The shortest distance between ‘NODE1’ and ‘NODE2’ = (Distance from ‘LCA’ to ‘NODE1’) + (Distance from ‘LCA’ to ‘NODE2’).
ALGORITHM:
- Create two integer arrays ‘PATH1’ and ‘PATH2’ to store the path from ‘ROOT’ to ‘NODE1’ and ‘ROOT’ to ‘NODE2’, respectively.
- ‘pathFromRoot(ROOT, PATH1, NODE1)’. Store the path from ‘ROOT’ to ‘NODE1’ in the array ‘PATH1’.
- ‘pathFromRoot(ROOT, PATH2, NODE2)’. Store the path from ‘ROOT’ to ‘NODE2’ in the array ‘PATH2’.
- Set ‘i = 0’. Use it to find the first index where ‘PATH1’ and ‘PATH2’ are different.
- Run a loop until (‘i < PATH1.size()’) and (‘i < PATH2.size()’):
- If ‘PATH1[i]’ is not equal to ‘PATH2[i]’, then ‘i - 1’ is the index of the LCA of ‘NODE1’ and ‘NODE2’.:
- Break the loop.
- If ‘PATH1[i]’ is not equal to ‘PATH2[i]’, then ‘i - 1’ is the index of the LCA of ‘NODE1’ and ‘NODE2’.:
- Set ‘DIST1 = PATH1.size() - i’. This is the distance of ‘NODE1’ from ‘LCA’.
- Set ‘DIST2 = PATH2.size() - i’. This is the distance of ‘NODE2’ from ‘LCA’.
- Return ‘DIST1 + DIST2’ as the answer.
The shortest distance between ‘NODE1’ and ‘NODE2’ = (Distance from ‘LCA’ to ‘NODE1’) + (Distance from ‘LCA’ to ‘NODE2’).
The distance between an ancestor node(in this case, the ‘LCA’ of ‘NODE1’ and ‘NODE2’) and its descendant nodes can be found recursively using the BST property.
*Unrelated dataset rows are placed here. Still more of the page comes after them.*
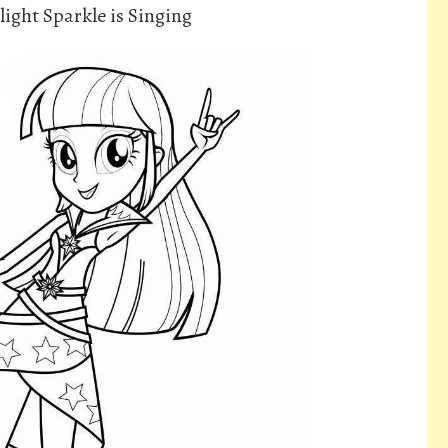
light Sparkle is Singing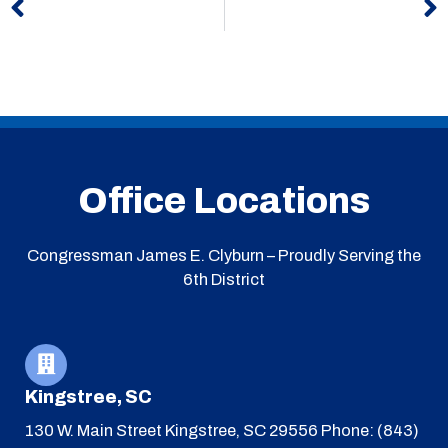
Office Locations
Congressman James E. Clyburn – Proudly Serving the
6th District
Kingstree, SC
130 W. Main Street
Kingstree, SC 29556
Phone: (843)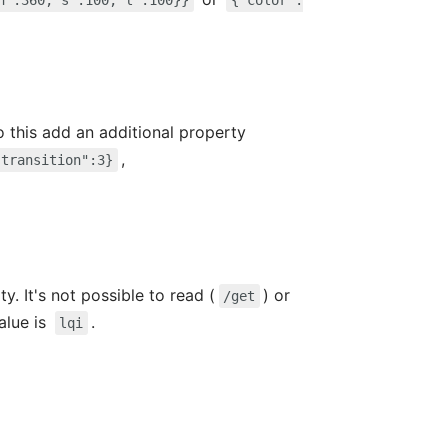
h":360,"s":100,"l":100}}
{"color":
do this add an additional property
,
"transition":3}
y. It's not possible to read (
) or
/get
value is
.
lqi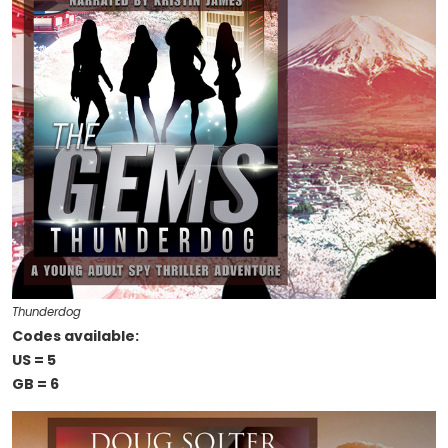
Thunderdog
Codes available:
US = 5
GB = 6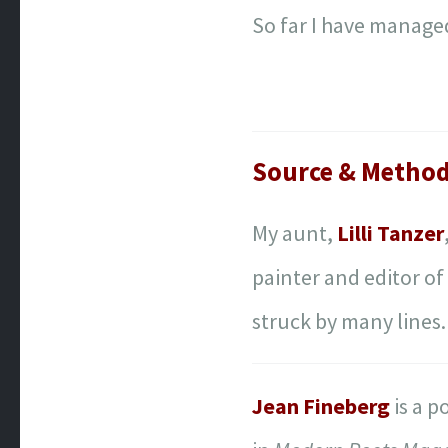
So far I have managed
Source & Metho
My aunt,
Lilli Tanzer
painter and editor o
struck by many lines
Jean Fineberg
is a p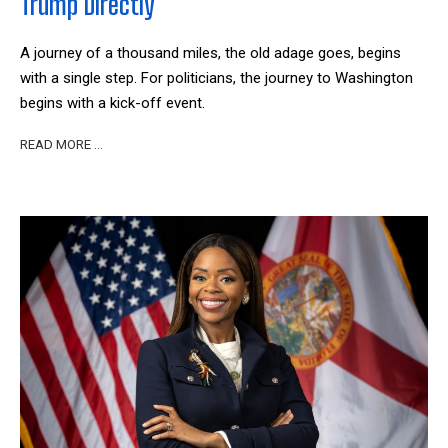
Trump Directly’
A journey of a thousand miles, the old adage goes, begins
with a single step. For politicians, the journey to Washington
begins with a kick-off event.
READ MORE …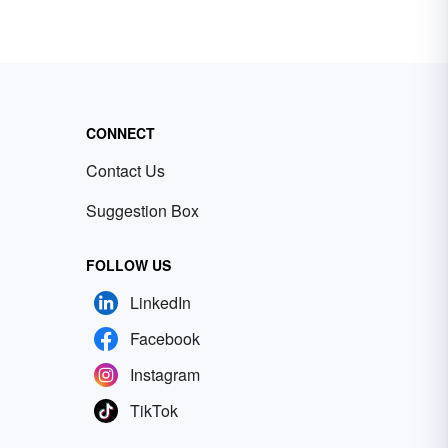
CONNECT
Contact Us
Suggestion Box
FOLLOW US
LinkedIn
Facebook
Instagram
TikTok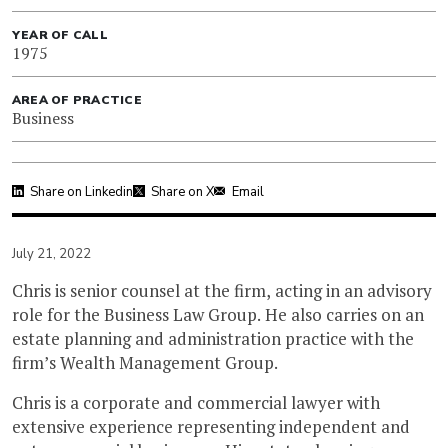
YEAR OF CALL
1975
AREA OF PRACTICE
Business
Share on Linkedin
Share on X
Email
July 21, 2022
Chris is senior counsel at the firm, acting in an advisory
role for the Business Law Group. He also carries on an
estate planning and administration practice with the
firm’s Wealth Management Group.
Chris is a corporate and commercial lawyer with
extensive experience representing independent and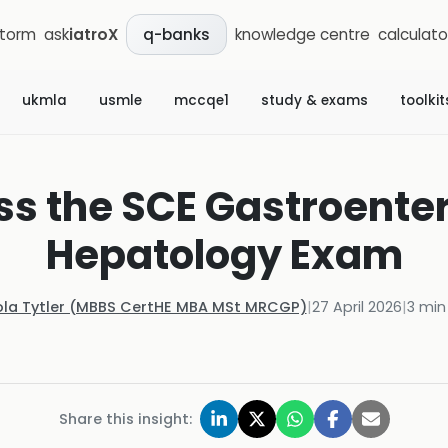
storm
ask
iatroX
knowledge centre
calculato
q-banks
ukmla
usmle
mccqe1
study & exams
toolkit
ss the SCE Gastroente
Hepatology Exam
ola Tytler (MBBS CertHE MBA MSt MRCGP)
|
27 April 2026
|
3
min
Share this insight: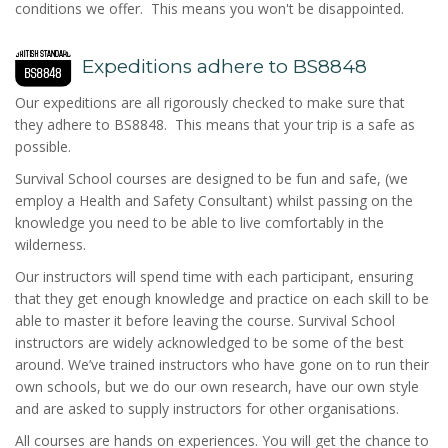
conditions we offer. This means you won't be disappointed.
Expeditions adhere to BS8848
Our expeditions are all rigorously checked to make sure that
they adhere to BS8848. This means that your trip is a safe as
possible.
Survival School courses are designed to be fun and safe, (we
employ a Health and Safety Consultant) whilst passing on the
knowledge you need to be able to live comfortably in the
wilderness.
Our instructors will spend time with each participant, ensuring
that they get enough knowledge and practice on each skill to be
able to master it before leaving the course. Survival School
instructors are widely acknowledged to be some of the best
around. We’ve trained instructors who have gone on to run their
own schools, but we do our own research, have our own style
and are asked to supply instructors for other organisations.
All courses are hands on experiences. You will get the chance to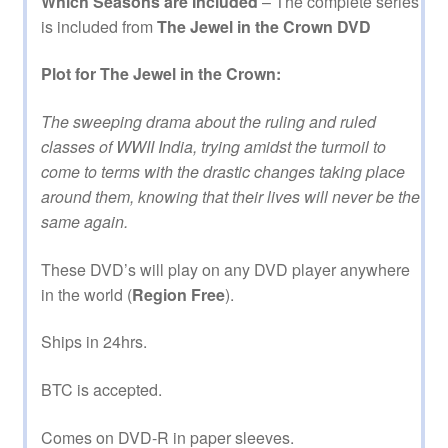
Which Seasons are Included
– The complete series
is included from
The Jewel in the Crown DVD
Plot for The Jewel in the Crown:
The sweeping drama about the ruling and ruled
classes of WWII India, trying amidst the turmoil to
come to terms with the drastic changes taking place
around them, knowing that their lives will never be the
same again.
These DVD’s will play on any DVD player anywhere
in the world (
Region Free
).
Ships in 24hrs.
BTC is accepted.
Comes on DVD-R in paper sleeves.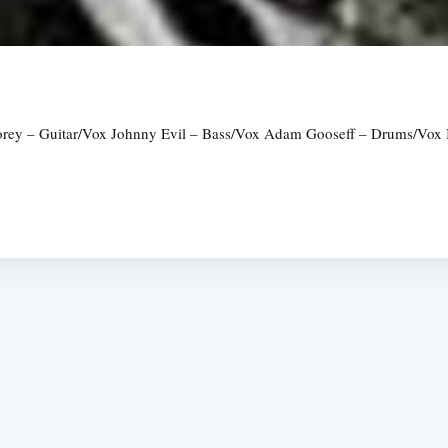
ey – Guitar/Vox Johnny Evil – Bass/Vox Adam Gooseff – Drums/Vox Int
Subscrib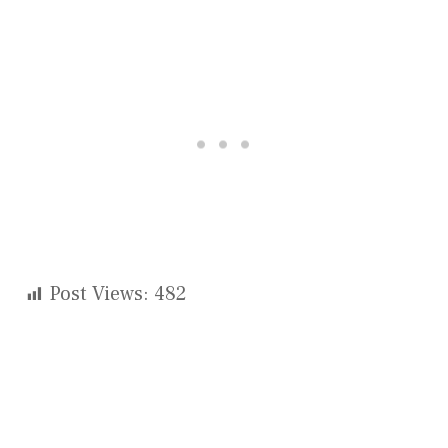
Post Views:
482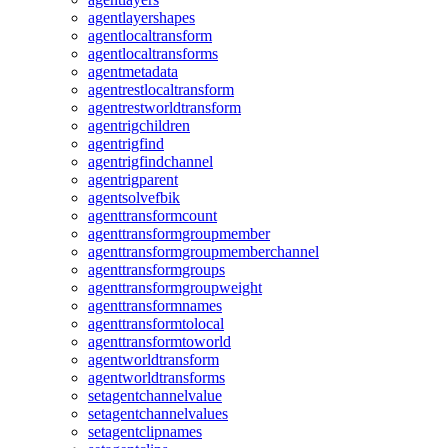
agentlayershapes
agentlocaltransform
agentlocaltransforms
agentmetadata
agentrestlocaltransform
agentrestworldtransform
agentrigchildren
agentrigfind
agentrigfindchannel
agentrigparent
agentsolvefbik
agenttransformcount
agenttransformgroupmember
agenttransformgroupmemberchannel
agenttransformgroups
agenttransformgroupweight
agenttransformnames
agenttransformtolocal
agenttransformtoworld
agentworldtransform
agentworldtransforms
setagentchannelvalue
setagentchannelvalues
setagentclipnames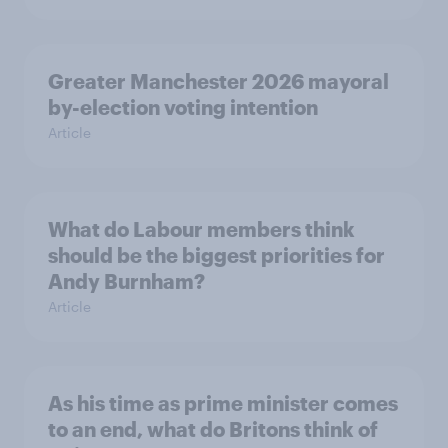
Greater Manchester 2026 mayoral
by-election voting intention
Article
What do Labour members think
should be the biggest priorities for
Andy Burnham?
Article
As his time as prime minister comes
to an end, what do Britons think of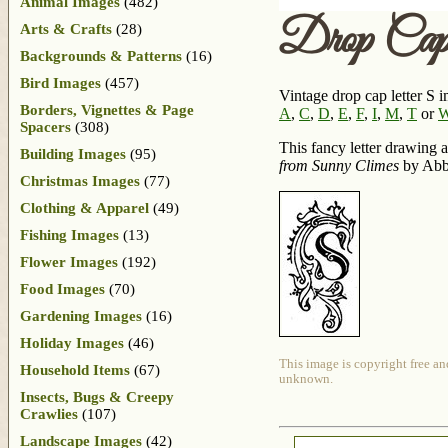
Animal Images
(482)
Drop Cap 
Arts & Crafts
(28)
Backgrounds & Patterns
(16)
Bird Images
(457)
Vintage drop cap letter S i
Borders, Vignettes & Page
A
,
C
,
D
,
E
,
F
,
I
,
M
,
T
or
Spacers
(308)
This fancy letter drawing 
Building Images
(95)
from Sunny Climes
by Abbi
Christmas Images
(77)
Clothing & Apparel
(49)
Fishing Images
(13)
Flower Images
(192)
Food Images
(70)
Gardening Images
(16)
Holiday Images
(46)
This image is copyright free an
Household Items
(67)
unknown.
Insects, Bugs & Creepy
Crawlies
(107)
Landscape Images
(42)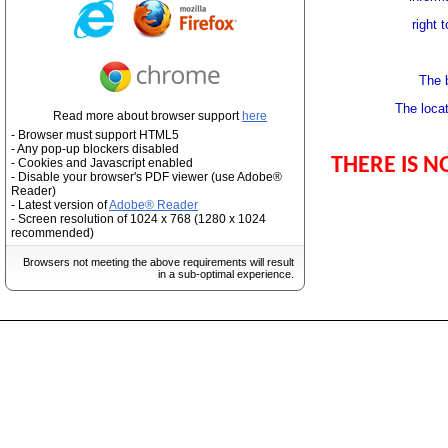
right 
The 
The locat
Read more about browser support
here
- Browser must support HTML5
- Any pop-up blockers disabled
THERE IS N
- Cookies and Javascript enabled
- Disable your browser's PDF viewer (use Adobe®
Reader)
- Latest version of
Adobe® Reader
- Screen resolution of 1024 x 768 (1280 x 1024
recommended)
Browsers not meeting the above requirements will result
in a sub-optimal experience.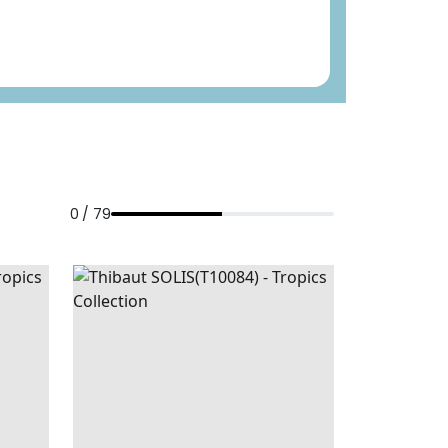
0 / 79
NAVY
SOLIS
WALLPAPER
|
SPA BLUE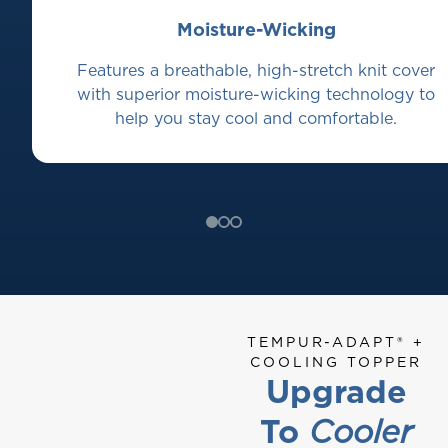
Moisture-Wicking
Features a breathable, high-stretch knit cover
with superior moisture-wicking technology to
help you stay cool and comfortable.
TEMPUR-ADAPT® +
COOLING TOPPER
Upgrade
To
Cooler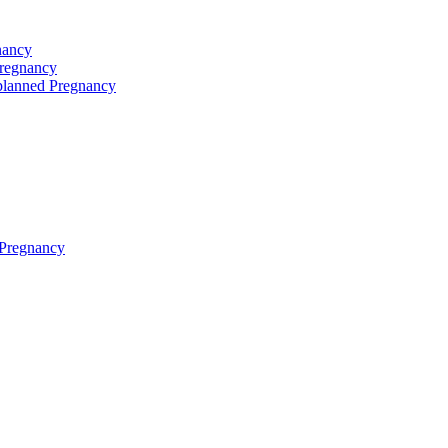
nancy
Pregnancy
planned Pregnancy
 Pregnancy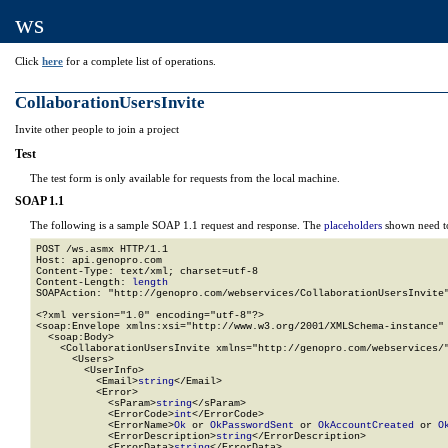
ws
Click
here
for a complete list of operations.
CollaborationUsersInvite
Invite other people to join a project
Test
The test form is only available for requests from the local machine.
SOAP 1.1
The following is a sample SOAP 1.1 request and response. The
placeholders
shown need to
POST /ws.asmx HTTP/1.1

Host: api.genopro.com

Content-Type: text/xml; charset=utf-8

Content-Length: 
length
SOAPAction: "http://genopro.com/webservices/CollaborationUsersInvite"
The following function calculates the distance between the ancestor node ‘ROOT’ and the descendant node with key as ‘X’:
‘distanceFromRoot(BinaryTreeNode ROOT, integer X)’:
- If ‘ROOT->DATA’ is equal to ‘X’, then the node ‘ROOT’ contains the key ‘X’:
- Return ‘0’.
- If ‘ROOT->DATA’ is greater than ‘X’, then the left subtree of ‘ROOT’ contains the key ‘X’:
- Return ‘1 + distanceFromRoot(ROOT->LEFT, X)’.
- Return ‘1 + distanceFromRoot(ROOT->RIGHT, X)’. The right subtree of ‘ROOT’ contains the key ‘X’.
The LCA of ‘NODE1’ and ‘NODE2’ can also be found recursively using the BST property. Start from the ‘ROOT’ node. If the key at the ‘ROOT’ node is greater than the key at ‘NODE1’ and ‘NODE2’, then the LCA is present in the left subtree of ‘ROOT’. Similarly, if both the keys are greater than the key at ‘ROOT’, then the LCA is present in the right subtree of the ‘ROOT’. If one of the keys is in the left subtree and the other in the right subtree of ‘ROOT’ or one of the keys is equal to the key at ‘ROOT’, then the ‘ROOT’ node is the LCA.
The given function ‘distanceBetween2’ can be called recursively to find both the LCA and the final answer.
ALGORITHM:
- If ‘NODE1 > NODE2’, then:
- ‘swap(NODE1, NODE2)’. Make sure that ‘NODE1’ stores the smaller key.
- If ‘ROOT->DATA > NODE1’ and ‘ROOT->DATA > NODE2’, then the LCA lies in the left subtree:
- Return ‘distanceBetween2(ROOT->LEFT, NODE1, NODE2)’.
- If ‘ROOT->DATA < NODE1’ and ‘ROOT->DATA < NODE2’, then the LCA lies in the right subtree:
- Return ‘distanceBetween2(ROOT->RIGHT, NODE1, NODE2)’.
- If ‘ROOT->DATA >= NODE1’ and ‘ROOT->DATA <= NODE2’, then the ‘ROOT’ node is LCA, so find the distance between ‘NODE1’ to ‘ROOT’ and ‘NODE2’ to ‘ROOT’:
- Return ‘distancefromRoot(ROOT, NODE1) + distancefromRoot(ROOT, NODE2)’.